Segundo o depoimento, a vítima retornava do Recreio dos Bandeirantes acompanhada do namorado. Por volta das 23h, o casal desceu do ônibus da linha 853 e seguia a pé para a casa dele. O local da ocorrência foi na Rua Sarah Kubitschek, nas proximidades da Praça dos Estudantes, área conhecida e bastante frequentada por moradores.
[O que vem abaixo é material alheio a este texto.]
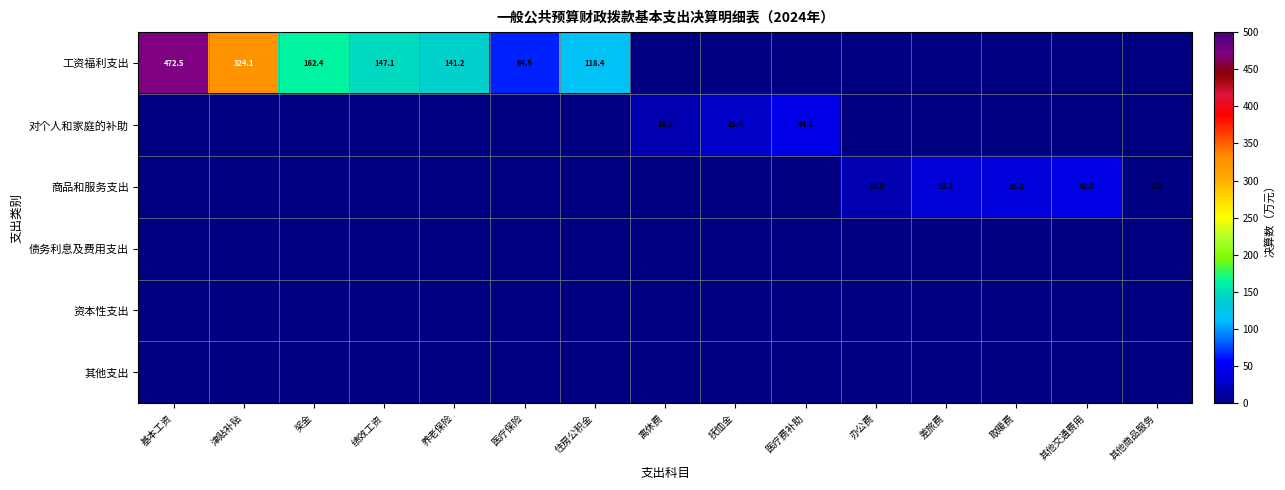

Between 离休费 and 基本工资, which is larger?

基本工资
Durante o trajeto, três jovens em bicicletas chamaram a atenção. Dois passaram primeiro, e um terceiro vinha logo atrás. A princípio, a situação pareceu comum, não levantando suspeitas. No entanto, segundos depois, o pior aconteceu. O terceiro ciclista se aproximou repentinamente da mulher, puxou seu cabelo com violência e a arrastou pela rua, em um ato brutal e totalmente inesperado.
A vítima relata que, apesar da agressão, conseguiu escapar e sofreu apenas alguns machucados leves. No entanto, o trauma emocional e o medo ficaram. O mais assustador, segundo ela, é que os agressores não levaram absolutamente nada do casal. Não houve tentativa de assalto, o que reforça a hipótese de que o ataque foi cometido “a troco de nada”, apenas por crueldade e violência gratuita.
Outro ponto que chama atenção no relato é o fato de a mulher não estar sozinha no momento da agressão. Ela estava acompanhada do namorado, o que normalmente traz uma sensação maior de segurança. “Imagina se eu estivesse sozinha?”, questiona a vítima, evidenciando o risco ainda maior para mulheres que circulam desacompanhadas pela região.
O caso serve como um alerta grave para os moradores de Campo Grande. A sensação de insegurança cresce, e episódios como esse mostram que a violência pode acontecer de forma repentina, sem aviso e sem motivação aparente.
A recomendação é redobrar os cuidados, evitar ruas desertas, caminhar em grupo sempre que possível e denunciar qualquer atitude suspeita às autoridades. O relato foi enviado justamente para alertar e proteger outras pessoas, antes que situações ainda mais graves aconteçam.